The preliminary injunction to comply with California’s new AB 5 employee classification law goes into effect Aug. 20, but both companies can appeal the California Superior Court decision. Both have already indicated they will do so. 

But in the unlikely event that the companies have to switch to an employee model, are Lyft and Uber’s threats to bail just scare tactics? A strategy to bend drivers and users to their desired outcome? 

Both companies, along with other apps like DoorDash and Instacart, have backed state Proposition 22 on the November ballot. That measure would exempt gig-based apps from AB 5’s employee requirements and keep workers as independent contractors. Uber’s Khosrowshahi wrote an op-ed in the New York Times this week about a “third way” to hire gig workers with some benefits and keep their flexible schedules.

The driver group Gig Workers Rising called the potential California app suspensions “vile corporate tactics.”

The idea that Uber and Lyft would shut down their apps in such lucrative markets “is ridiculous, and just another empty threat in their attempt to avoid accountability,” a statement from the group representing gig workers and drivers noted.

The group is heading a campaign to block Prop. 22 in the fall.

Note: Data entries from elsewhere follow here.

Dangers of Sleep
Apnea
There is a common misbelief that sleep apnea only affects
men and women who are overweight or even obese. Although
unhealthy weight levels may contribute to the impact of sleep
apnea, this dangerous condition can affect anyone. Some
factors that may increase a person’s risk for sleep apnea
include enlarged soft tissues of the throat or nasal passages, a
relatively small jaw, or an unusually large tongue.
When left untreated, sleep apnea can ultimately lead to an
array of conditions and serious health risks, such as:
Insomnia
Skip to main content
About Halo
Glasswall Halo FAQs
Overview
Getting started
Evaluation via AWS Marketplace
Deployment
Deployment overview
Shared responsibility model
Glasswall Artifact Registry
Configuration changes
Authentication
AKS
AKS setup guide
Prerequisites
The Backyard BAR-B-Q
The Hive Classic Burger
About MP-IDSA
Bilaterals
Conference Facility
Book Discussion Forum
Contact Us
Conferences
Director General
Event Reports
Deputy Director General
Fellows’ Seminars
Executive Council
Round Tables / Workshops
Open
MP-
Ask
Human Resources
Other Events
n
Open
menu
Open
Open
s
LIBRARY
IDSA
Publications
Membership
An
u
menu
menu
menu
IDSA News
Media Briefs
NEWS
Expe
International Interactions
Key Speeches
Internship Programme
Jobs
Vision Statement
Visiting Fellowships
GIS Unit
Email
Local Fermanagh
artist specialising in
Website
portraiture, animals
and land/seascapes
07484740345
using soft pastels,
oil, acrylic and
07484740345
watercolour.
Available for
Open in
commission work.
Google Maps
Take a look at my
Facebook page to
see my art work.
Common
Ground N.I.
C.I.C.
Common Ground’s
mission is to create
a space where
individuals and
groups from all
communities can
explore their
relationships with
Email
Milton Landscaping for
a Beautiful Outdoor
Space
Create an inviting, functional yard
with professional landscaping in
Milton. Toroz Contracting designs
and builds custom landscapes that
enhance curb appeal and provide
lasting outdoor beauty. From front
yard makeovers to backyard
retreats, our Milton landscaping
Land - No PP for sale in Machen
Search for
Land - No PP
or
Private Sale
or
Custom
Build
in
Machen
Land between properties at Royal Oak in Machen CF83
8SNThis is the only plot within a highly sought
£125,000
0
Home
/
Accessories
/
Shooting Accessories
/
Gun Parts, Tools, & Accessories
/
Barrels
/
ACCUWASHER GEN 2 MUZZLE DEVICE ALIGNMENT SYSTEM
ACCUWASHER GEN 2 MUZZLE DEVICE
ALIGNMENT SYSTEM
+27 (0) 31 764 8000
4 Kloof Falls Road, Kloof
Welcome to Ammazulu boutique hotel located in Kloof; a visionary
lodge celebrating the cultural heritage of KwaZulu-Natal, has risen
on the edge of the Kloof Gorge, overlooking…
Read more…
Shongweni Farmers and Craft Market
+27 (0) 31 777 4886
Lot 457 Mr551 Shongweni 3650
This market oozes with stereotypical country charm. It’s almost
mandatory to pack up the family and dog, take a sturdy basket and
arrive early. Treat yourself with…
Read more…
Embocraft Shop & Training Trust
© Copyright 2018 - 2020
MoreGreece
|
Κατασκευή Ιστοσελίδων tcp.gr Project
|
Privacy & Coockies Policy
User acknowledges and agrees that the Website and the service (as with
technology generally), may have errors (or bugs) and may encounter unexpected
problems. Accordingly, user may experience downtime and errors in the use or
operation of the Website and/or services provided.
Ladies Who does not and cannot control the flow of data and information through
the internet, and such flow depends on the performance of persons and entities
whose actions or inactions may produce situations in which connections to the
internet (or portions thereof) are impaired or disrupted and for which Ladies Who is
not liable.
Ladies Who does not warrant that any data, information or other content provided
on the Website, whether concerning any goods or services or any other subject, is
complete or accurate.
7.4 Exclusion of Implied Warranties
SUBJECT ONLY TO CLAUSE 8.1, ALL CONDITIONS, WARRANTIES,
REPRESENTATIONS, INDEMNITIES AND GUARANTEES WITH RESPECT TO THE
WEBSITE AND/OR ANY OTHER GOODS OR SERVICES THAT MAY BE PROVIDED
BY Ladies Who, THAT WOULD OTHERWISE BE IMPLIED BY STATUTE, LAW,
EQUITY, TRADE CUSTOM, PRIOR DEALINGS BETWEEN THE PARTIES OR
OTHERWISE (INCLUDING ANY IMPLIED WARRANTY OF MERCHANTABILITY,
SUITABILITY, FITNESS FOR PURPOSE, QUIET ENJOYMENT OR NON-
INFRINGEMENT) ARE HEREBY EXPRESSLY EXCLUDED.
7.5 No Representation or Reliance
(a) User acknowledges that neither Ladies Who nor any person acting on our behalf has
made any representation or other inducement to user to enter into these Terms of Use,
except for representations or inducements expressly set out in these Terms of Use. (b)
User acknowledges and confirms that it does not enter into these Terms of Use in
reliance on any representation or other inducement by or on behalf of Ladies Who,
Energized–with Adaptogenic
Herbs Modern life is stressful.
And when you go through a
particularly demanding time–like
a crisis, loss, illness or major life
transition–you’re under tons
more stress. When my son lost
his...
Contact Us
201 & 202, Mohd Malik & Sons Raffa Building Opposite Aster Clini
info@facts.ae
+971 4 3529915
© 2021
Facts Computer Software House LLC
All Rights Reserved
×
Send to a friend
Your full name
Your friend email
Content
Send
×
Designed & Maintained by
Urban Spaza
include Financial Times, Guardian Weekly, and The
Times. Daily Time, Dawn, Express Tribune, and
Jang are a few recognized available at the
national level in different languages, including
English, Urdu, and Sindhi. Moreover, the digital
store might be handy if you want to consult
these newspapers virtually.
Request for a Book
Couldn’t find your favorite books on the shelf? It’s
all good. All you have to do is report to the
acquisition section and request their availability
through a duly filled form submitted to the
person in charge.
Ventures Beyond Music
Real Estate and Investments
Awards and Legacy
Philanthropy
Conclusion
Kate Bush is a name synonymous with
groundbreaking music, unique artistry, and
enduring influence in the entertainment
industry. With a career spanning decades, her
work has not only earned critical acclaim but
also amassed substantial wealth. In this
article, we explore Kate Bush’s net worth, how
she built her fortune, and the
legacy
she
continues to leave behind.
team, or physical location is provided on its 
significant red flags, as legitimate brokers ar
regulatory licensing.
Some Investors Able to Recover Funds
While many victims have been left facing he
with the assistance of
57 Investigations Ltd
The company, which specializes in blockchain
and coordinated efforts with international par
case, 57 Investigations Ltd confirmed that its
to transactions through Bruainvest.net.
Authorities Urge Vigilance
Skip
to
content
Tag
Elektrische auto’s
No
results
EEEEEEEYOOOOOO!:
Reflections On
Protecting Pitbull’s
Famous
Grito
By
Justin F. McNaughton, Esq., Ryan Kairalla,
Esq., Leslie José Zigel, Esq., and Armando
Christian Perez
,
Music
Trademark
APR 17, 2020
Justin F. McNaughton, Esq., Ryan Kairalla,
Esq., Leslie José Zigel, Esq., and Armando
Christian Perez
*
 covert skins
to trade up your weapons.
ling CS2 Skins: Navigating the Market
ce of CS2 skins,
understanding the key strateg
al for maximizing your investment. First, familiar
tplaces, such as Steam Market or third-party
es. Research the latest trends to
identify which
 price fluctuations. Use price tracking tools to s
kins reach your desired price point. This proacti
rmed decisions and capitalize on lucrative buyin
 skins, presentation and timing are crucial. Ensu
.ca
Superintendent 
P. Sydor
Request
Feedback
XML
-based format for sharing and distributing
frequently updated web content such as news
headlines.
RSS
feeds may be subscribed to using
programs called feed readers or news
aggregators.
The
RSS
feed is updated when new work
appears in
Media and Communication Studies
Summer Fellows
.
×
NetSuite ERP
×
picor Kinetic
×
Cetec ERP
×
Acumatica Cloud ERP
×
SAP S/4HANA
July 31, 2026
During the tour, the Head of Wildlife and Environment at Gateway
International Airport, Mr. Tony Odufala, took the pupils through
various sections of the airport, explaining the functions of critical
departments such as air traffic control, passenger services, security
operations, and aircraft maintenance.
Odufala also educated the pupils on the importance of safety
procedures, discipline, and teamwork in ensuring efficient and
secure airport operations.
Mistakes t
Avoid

It appears Uber and Lyft want to offer a drastic preview of what the pro-Prop. 22 consumer advocacy group Consumer Choice Center called “serious repercussions” if AB 5 is forced onto Uber and Lyft.

“Changing employment law to make certain business relationships illegal deprives millions of people of the opportunity of using these services, and has serious repercussions for those who rely on these services both as customers and as workers,” the Consumer Choice Center had said in a statement after Monday’s ruling. 

The group’s deputy director, Yaël Ossowski, responded to Wednesday’s threats to shut down the apps in an email after the Lyft call. “It’s unfortunate that millions of Californians will be deprived of more choice if that happens,” he wrote.

Until Californians vote on Prop. 22, Uber and Lyft are standing united to do whatever it takes to keep drivers classified as independent.